Robert Samuel White wrote:
Do you happen to know how to check for a running application? And if
it is not running, to execute it? I'm not sure where to start.
Basically, the front-end applications need to check to see if the
tray program is even running. If it's not, then it needs to open it
up. From there, the tray program forces the user to log in before
the front-end applications may be accessed.
There are typically three ways in which an application can check if an
instance of itself or another application is already running. One is
enumerating all windows looking for one with a specific title (for a tray
app this window would typically be invisible). One is checking the list of
running process to see if the executable is running. The last one is using
named pipes. The application that needs to be checked typically creates a
named pipe, and the application that does the checking tries to connect to
it. If that works, the application is running.
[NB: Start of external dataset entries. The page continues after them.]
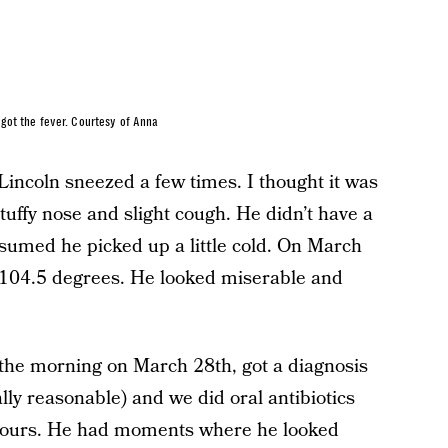
got the fever. Courtesy of Anna
Lincoln sneezed a few times. I thought it was
stuffy nose and slight cough. He didn’t have a
ssumed he picked up a little cold. On March
f 104.5 degrees. He looked miserable and
n the morning on March 28th, got a diagnosis
ally reasonable) and we did oral antibiotics
 hours. He had moments where he looked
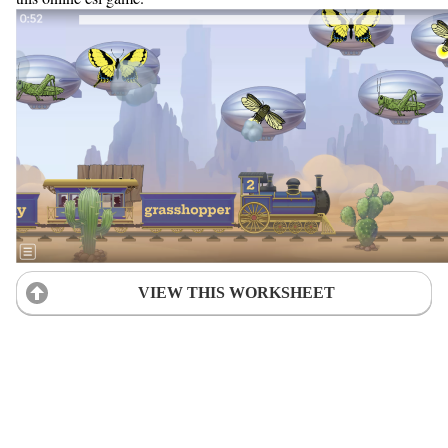
VIEW THIS WORKSHEET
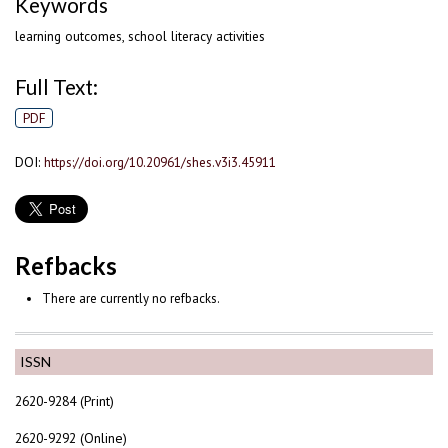
Keywords
learning outcomes, school literacy activities
Full Text:
PDF
DOI:
https://doi.org/10.20961/shes.v3i3.45911
Refbacks
There are currently no refbacks.
ISSN
2620-9284 (Print)
2620-9292 (Online)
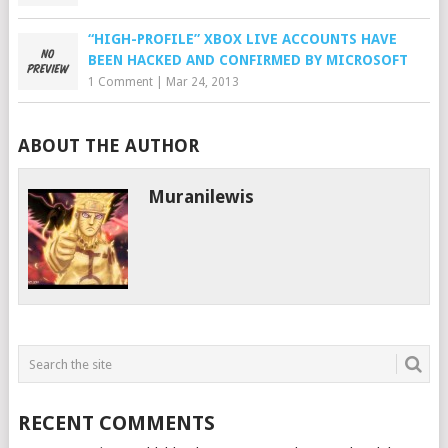
“HIGH-PROFILE” XBOX LIVE ACCOUNTS HAVE
BEEN HACKED AND CONFIRMED BY MICROSOFT
1 Comment
|
Mar 24, 2013
ABOUT THE AUTHOR
Muranilewis
RECENT COMMENTS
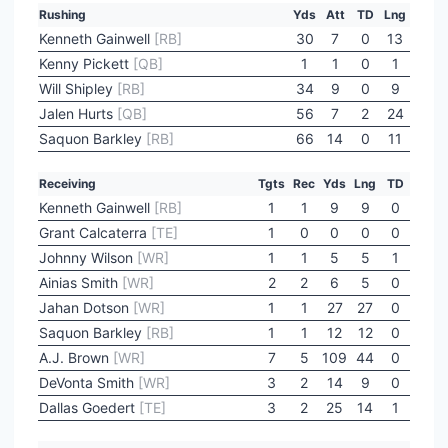
Rushing
Yds
Att
TD
Lng
Kenneth Gainwell
[RB]
30
7
0
13
Kenny Pickett
[QB]
1
1
0
1
Will Shipley
[RB]
34
9
0
9
Jalen Hurts
[QB]
56
7
2
24
Saquon Barkley
[RB]
66
14
0
11
Receiving
Tgts
Rec
Yds
Lng
TD
Kenneth Gainwell
[RB]
1
1
9
9
0
Grant Calcaterra
[TE]
1
0
0
0
0
Johnny Wilson
[WR]
1
1
5
5
1
Ainias Smith
[WR]
2
2
6
5
0
Jahan Dotson
[WR]
1
1
27
27
0
Saquon Barkley
[RB]
1
1
12
12
0
A.J. Brown
[WR]
7
5
109
44
0
DeVonta Smith
[WR]
3
2
14
9
0
Dallas Goedert
[TE]
3
2
25
14
1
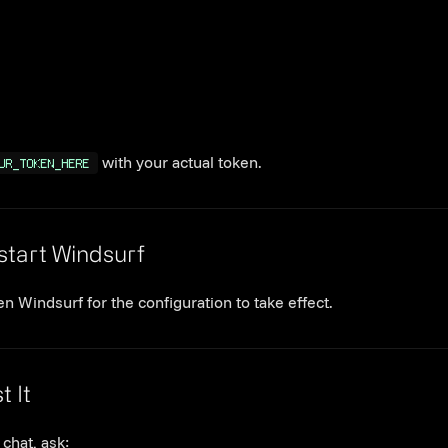
with your actual token.
UR_TOKEN_HERE
Link to this section
start Windsurf
n Windsurf for the configuration to take effect.
Link to this section
t It
 chat, ask:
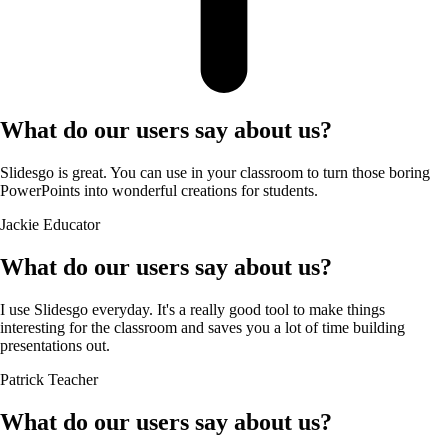
What do our users say about us?
Slidesgo is great. You can use in your classroom to turn those boring
PowerPoints into wonderful creations for students.
Jackie
Educator
What do our users say about us?
I use Slidesgo everyday. It's a really good tool to make things
interesting for the classroom and saves you a lot of time building
presentations out.
Patrick
Teacher
What do our users say about us?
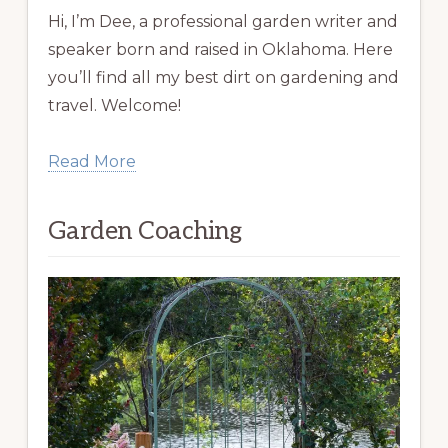
Hi, I’m Dee, a professional garden writer and
speaker born and raised in Oklahoma. Here
you’ll find all my best dirt on gardening and
travel. Welcome!
Read More
Garden Coaching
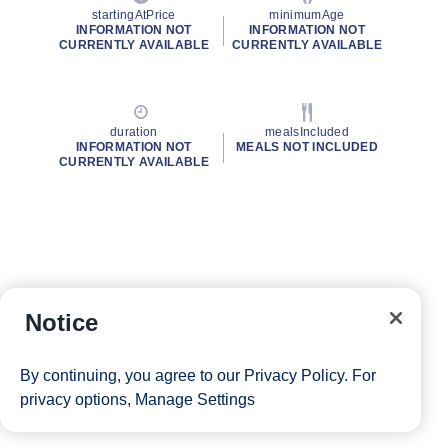
startingAtPrice
minimumAge
INFORMATION NOT
INFORMATION NOT
CURRENTLY AVAILABLE
CURRENTLY AVAILABLE
duration
mealsIncluded
INFORMATION NOT
MEALS NOT INCLUDED
CURRENTLY AVAILABLE
Notice
By continuing, you agree to our
Privacy Policy
. For
privacy options,
Manage Settings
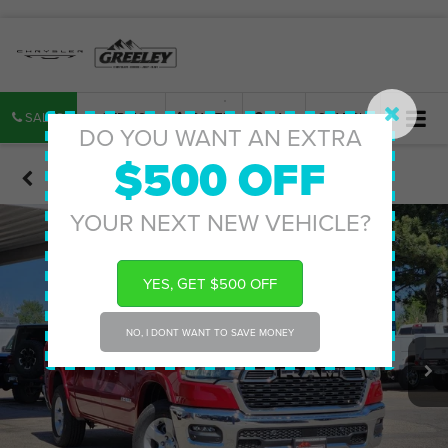
SALES
SERVICE
PARTS
MAP
SEARCH
DO YOU WANT AN EXTRA
$500 OFF
Confirm Availability
YOUR NEXT NEW VEHICLE?
YES, GET $500 OFF
NO, I DONT WANT TO SAVE MONEY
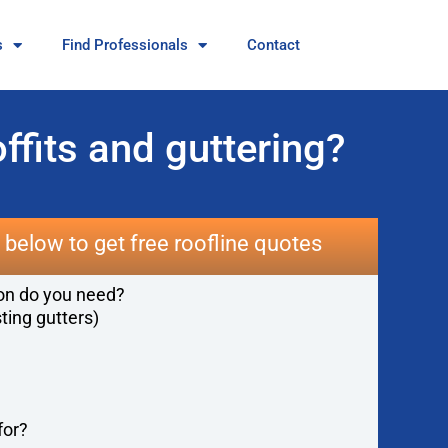
s
Find Professionals
Contact
ffits and guttering?
below to get free roofline quotes
ion do you need?
sting gutters)
for?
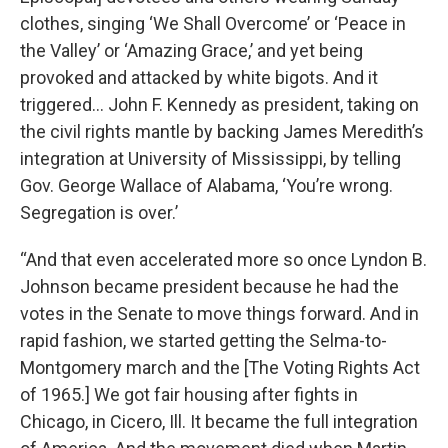
clothes, singing ‘We Shall Overcome’ or ‘Peace in
the Valley’ or ‘Amazing Grace,’ and yet being
provoked and attacked by white bigots. And it
triggered… John F. Kennedy as president, taking on
the civil rights mantle by backing James Meredith’s
integration at University of Mississippi, by telling
Gov. George Wallace of Alabama, ‘You’re wrong.
Segregation is over.’
“And that even accelerated more so once Lyndon B.
Johnson became president because he had the
votes in the Senate to move things forward. And in
rapid fashion, we started getting the Selma-to-
Montgomery march and the [The Voting Rights Act
of 1965.] We got fair housing after fights in
Chicago, in Cicero, Ill. It became the full integration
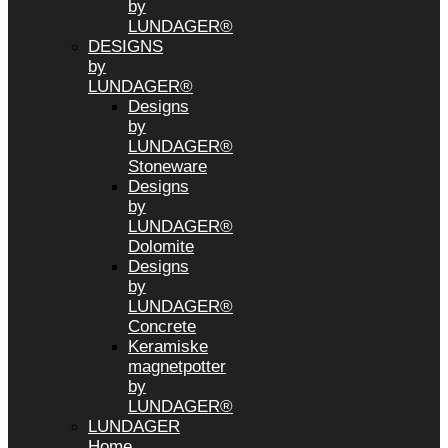
by
LUNDAGER®
DESIGNS
by
LUNDAGER®
Designs
by
LUNDAGER®
Stoneware
Designs
by
LUNDAGER®
Dolomite
Designs
by
LUNDAGER®
Concrete
Keramiske
magnetpotter
by
LUNDAGER®
LUNDAGER
Home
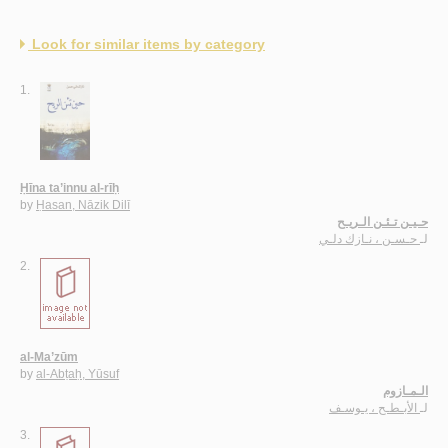
Look for similar items by category
1.
Ḥīna ta’innu al-rīḥ
by
Ḥasan, Nāzik Dilī
حـيـن تـئـن الـريـح
حـسـن ، نـازك دلـي
لـ
2.
al-Ma’zūm
by
al-Abṭaḥ, Yūsuf
الـمـازوم
الأبـطـح ، يـوسـف
لـ
3.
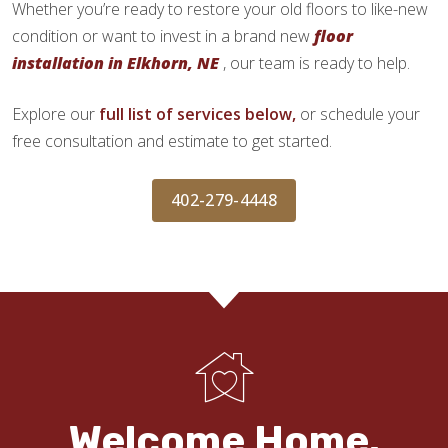
Whether you’re ready to restore your old floors to like-new
condition or want to invest in a brand new
floor
installation in Elkhorn, NE
, our team is ready to help.
Explore our
full list of services below,
or schedule your
free consultation and estimate to get started.
402-279-4448
Welcome Home.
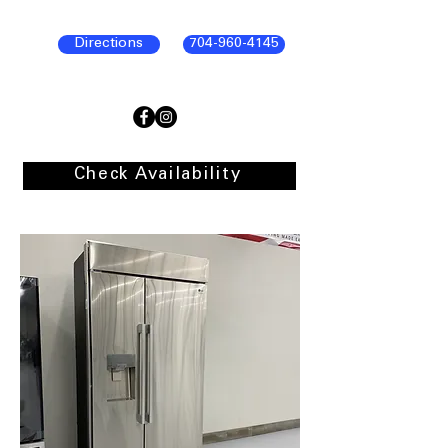
Directions
704-960-4145
Check Availability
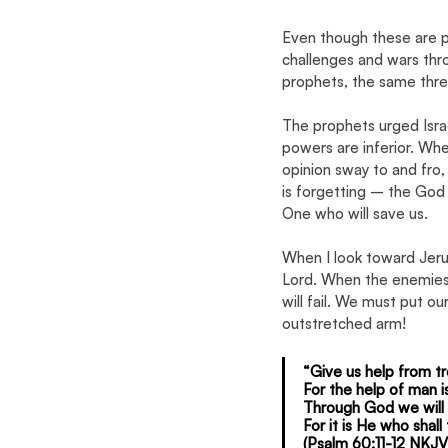
Even though these are pai
challenges and wars thro
prophets, the same thre
The prophets urged Israe
powers are inferior. When
opinion sway to and fro, w
is forgetting – the God 
One who will save us.
When I look toward Jeru
Lord. When the enemies o
will fail. We must put ou
outstretched arm!
“Give us help from tr
For the help of man i
Through God we will d
For it is He who shal
(Psalm 60:11-12 NKJV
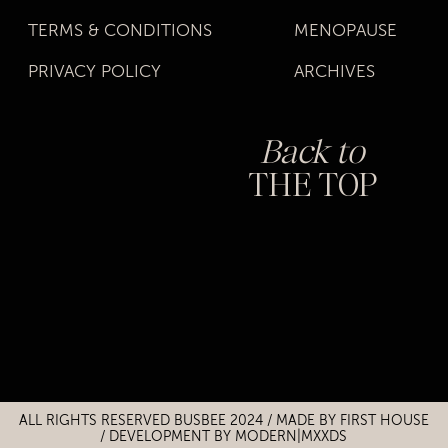
TERMS & CONDITIONS
MENOPAUSE
PRIVACY POLICY
ARCHIVES
Back to
THE TOP
Title
Title
ALL RIGHTS RESERVED BUSBEE 2024 / MADE BY
FIRST HOUSE
/
DEVELOPMENT BY MODERN|MXXDS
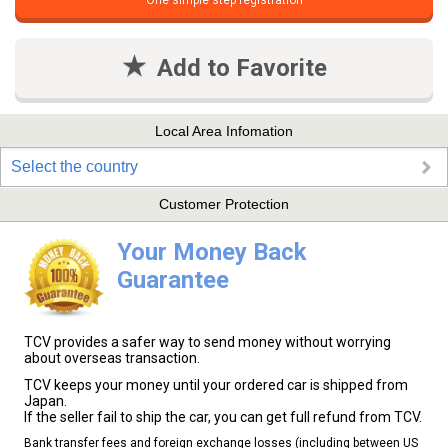
One simple step registration
Add to Favorite
Local Area Infomation
Select the country
Customer Protection
Your Money Back
Guarantee
TCV provides a safer way to send money without worrying
about overseas transaction.
TCV keeps your money until your ordered car is shipped from
Japan.
If the seller fail to ship the car, you can get full refund from TCV.
Bank transfer fees and foreign exchange losses (including between US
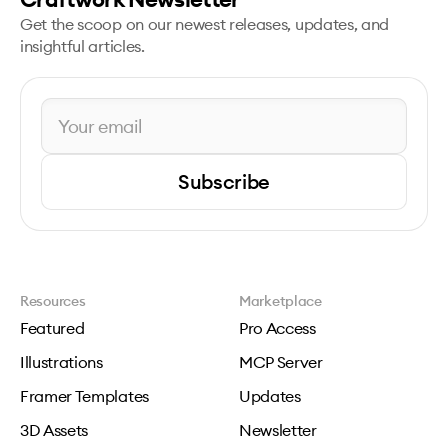
Get the scoop on our newest releases, updates, and
insightful articles.
Subscribe
Resources
Marketplace
Featured
Pro Access
Illustrations
MCP Server
Framer Templates
Updates
3D Assets
Newsletter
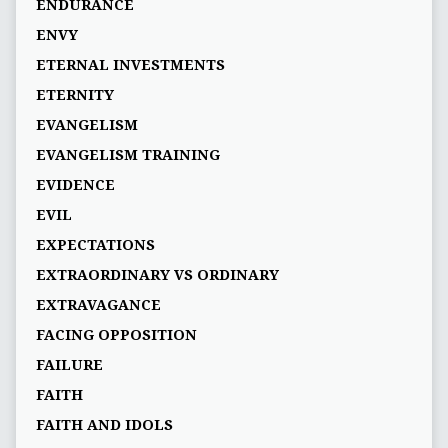
ENDURANCE
ENVY
ETERNAL INVESTMENTS
ETERNITY
EVANGELISM
EVANGELISM TRAINING
EVIDENCE
EVIL
EXPECTATIONS
EXTRAORDINARY VS ORDINARY
EXTRAVAGANCE
FACING OPPOSITION
FAILURE
FAITH
FAITH AND IDOLS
Unfortunately, only the last one is a truly robust method, and as it
requires pipes so it can't be done in pure .Net. The behaviour however can
be emulated using .Net Remoting. Simply have the tray app be a host
application, have it listen on some port with some URI (see the link I
provided with info on how to do all this, it contains a very simple example
of a host and client app), then have the other application be a client, and
attempt to connect to the remoting channel on the localhost. If that fails,
the tray app is not running, so you must launch it using CreateProcess.
For all the communication the other way around, the tray app is the remoting
client to the other applications, which act as host in that scenario.
I suggest you read the documentation on .Net Remoting thoroughly.